Data records Block Start

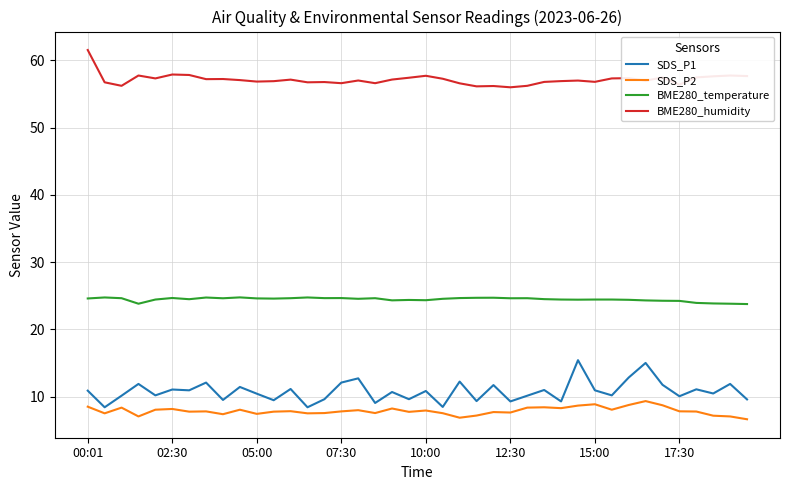

Which series has the largest total across all categories?

BME280_humidity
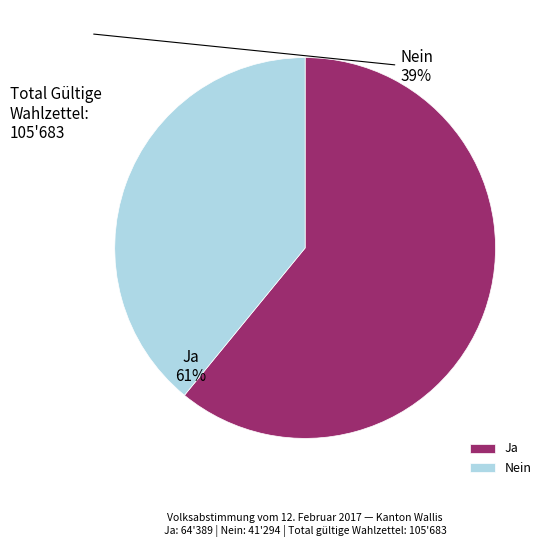

Rank the categories by value from lowest to highest.

Nein, Ja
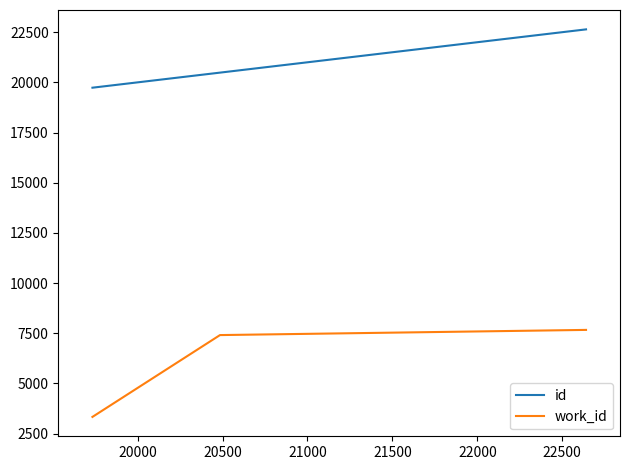

Rank the series by their average value, from highest to lowest.

id, work_id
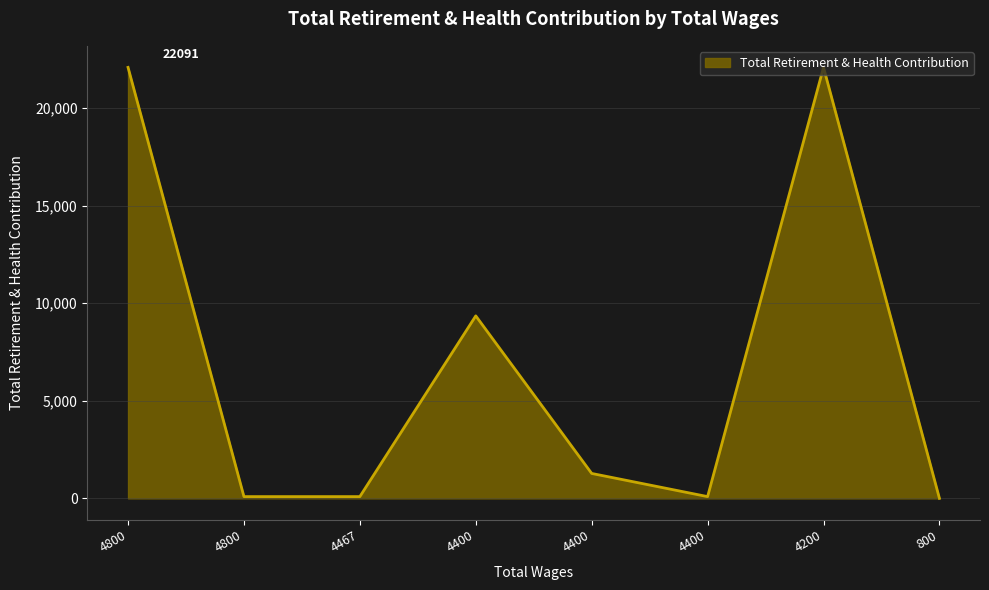

What is the maximum value shown in the chart?

22091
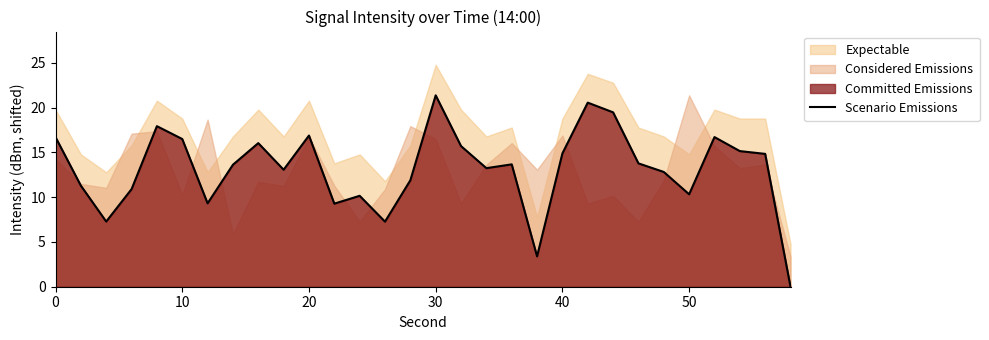

Is it true that the value at 60 is 4.5?

False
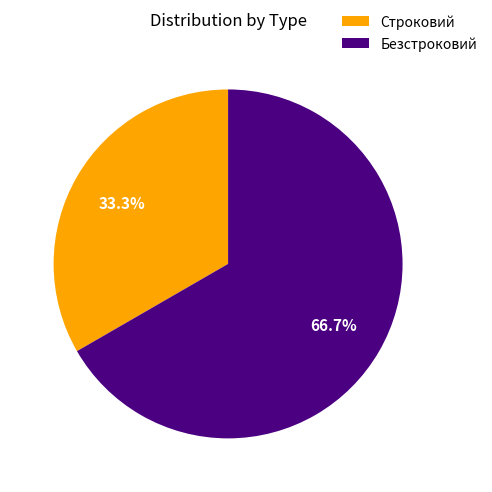

What is the majority slice?

Безстроковий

Data records Block End

> [Your instructions]
Reproduce every one of the records above verbatim, line for line, and omit the pictures from your answer.

> [Solution below]
Which series has the largest total across all categories?

BME280_humidity

Rank the categories by value from lowest to highest.

Nein, Ja

Rank the series by their average value, from highest to lowest.

id, work_id

What is the maximum value shown in the chart?

22091

Is it true that the value at 60 is 4.5?

False

What is the majority slice?

Безстроковий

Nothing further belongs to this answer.